Scarf analytics pixel

Jan 16, 2025

Enterprise RAG: Why Connectors Matter in Production Systems

Unstructured

RAG

In the initial excitement about the possibilities of AI applications, teams spent months building Retrieval Augmented Generation prototypes over samples of data and experimenting with the latest models and techniques. However, current workflows center around building AI systems that deliver real business value - and the fundamental challenge lies in accessing and preparing the vast amounts of enterprise data needed to power AI in production. This is where Unstructured's extensive connector ecosystem comes into play, bridging the gap between raw enterprise data and AI-ready formats.

Universal Connectivity

Your organization's knowledge is scattered across SharePoint, Confluence, Salesforce, and various blob storages and databases. Each system has its own authentication methods, data formats, and access patterns. Furthermore, choosing and configuring appropriate destinations for the processed data, whether it's vector databases, search services, or cloud storage, introduces its own set of complexities related to schema, performance and integration.

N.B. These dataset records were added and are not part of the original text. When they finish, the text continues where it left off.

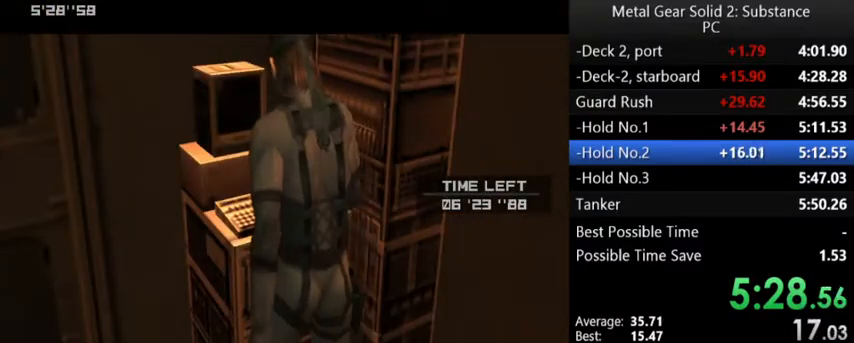
{"buttons": ["B", "Y"], "left_stick": "center", "events": []}
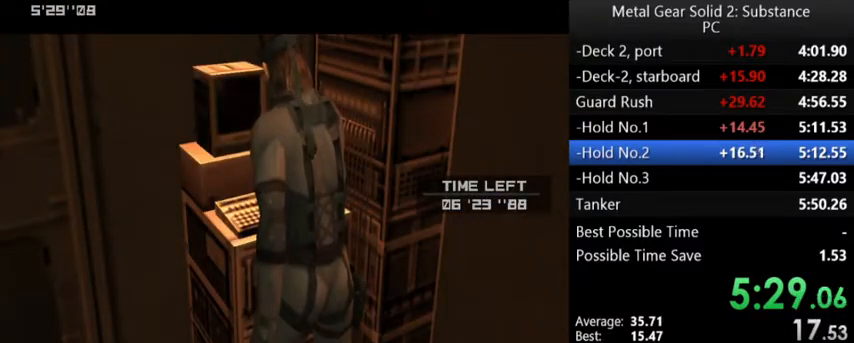
{"buttons": ["B", "Y"], "left_stick": "center", "events": []}
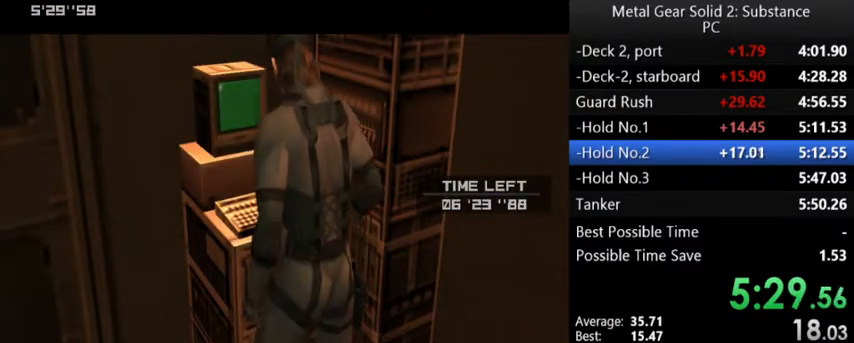
{"buttons": ["B", "Y"], "left_stick": "center", "events": []}
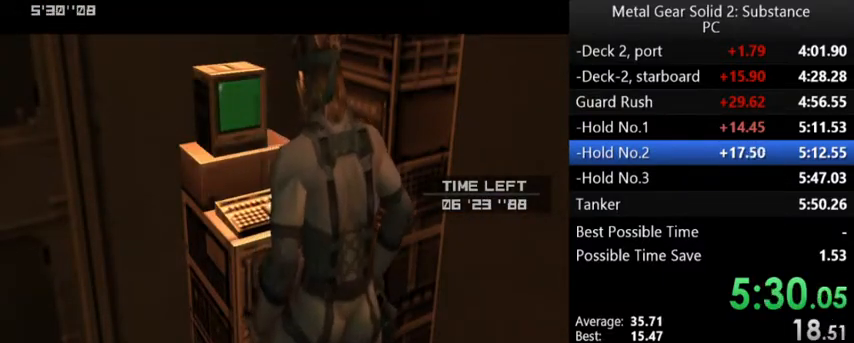
{"buttons": ["B", "Y"], "left_stick": "center", "events": []}
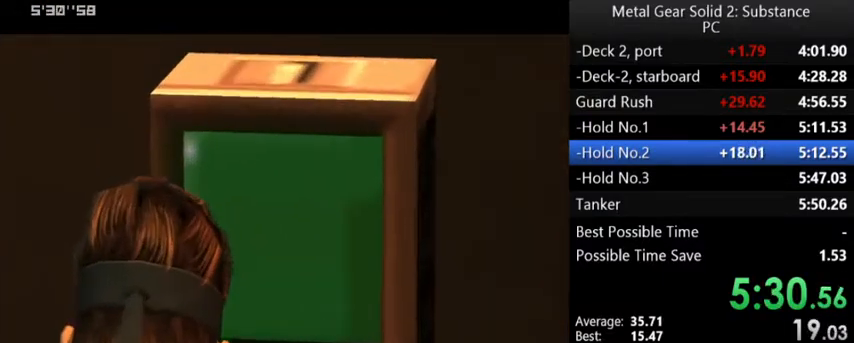
{"buttons": ["B", "Y"], "left_stick": "center", "events": []}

Traditionally, building secure, reliable connections to all of these systems would require months of development work followed by ongoing maintenance which is typically even more time consuming than the initial development.

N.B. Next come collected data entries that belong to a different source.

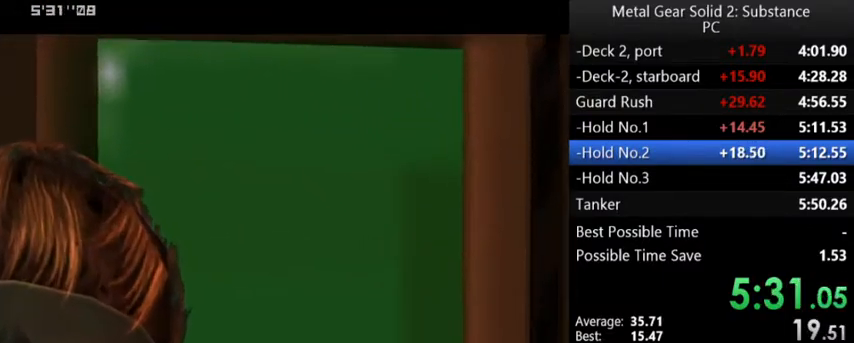
{"buttons": ["B", "Y"], "left_stick": "center", "events": []}
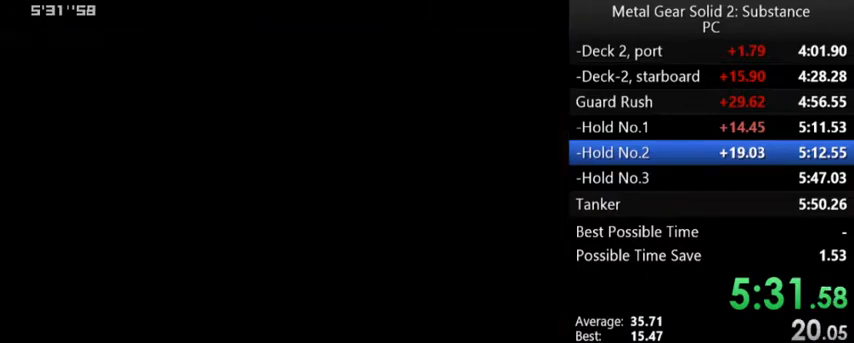
{"buttons": ["B", "Y"], "left_stick": "center", "events": []}
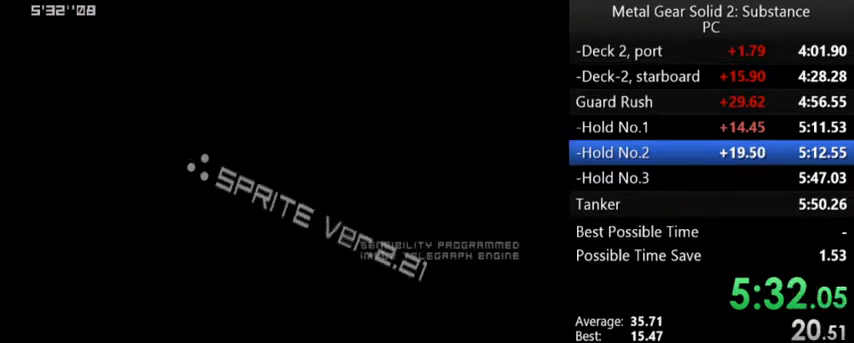
{"buttons": ["B", "Y"], "left_stick": "center", "events": []}
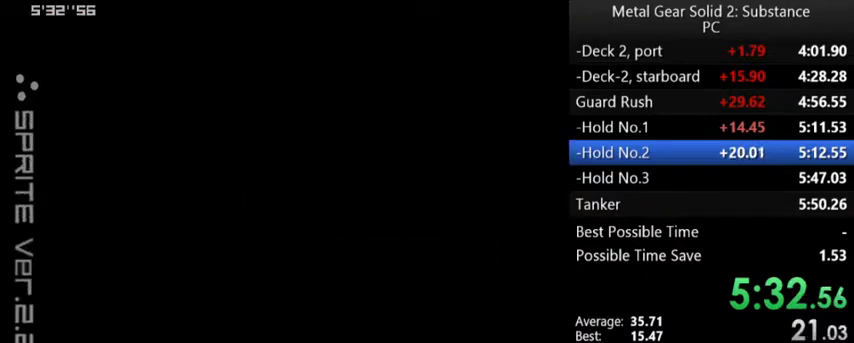
{"buttons": ["B", "Y"], "left_stick": "center", "events": []}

Unstructured's connector ecosystem eliminates this complexity by offering (at the time of this writing) 71 pre-built connectors through our Serverless API and Ingest library, enabling 1,250+ unique pipelines between sources and destinations. Our Platform currently supports 30 enterprise-grade connectors (15 sources and 15 destinations), with rapid expansion ongoing – any connector available in the Ingest library will soon be available in the Platform.

Source Connectors

Unstructured source connectors span the entire enterprise data landscape:

  • Cloud Storage: Azure Blob Storage, Google Cloud Storage, Amazon S3

  • Collaboration Platforms: Confluence, SharePoint, Box, Dropbox

  • Business Applications: Salesforce, HubSpot, Jira

  • Databases: MongoDB, PostgreSQL, Snowflake, AstraDB, SingleStore DB

  • Communication Platforms: Slack, Discord, Outlook

  • Cloud-based Document Storage: Google Drive, OneDrive

  • Development Tools: GitHub, GitLab

  • Streaming Platforms: Kafka

  • And many more, from Airtable to Wikipedia

These are the places where you may want to pull the ground truth for your AI applications from. 

Destination Connectors

Once the data is ingested from one or more sources, and transformed into RAG-ready format, it should be made available for retrieval. You likely have strong opinions about databases, search engines and vector stores for this, but we’ve got you covered!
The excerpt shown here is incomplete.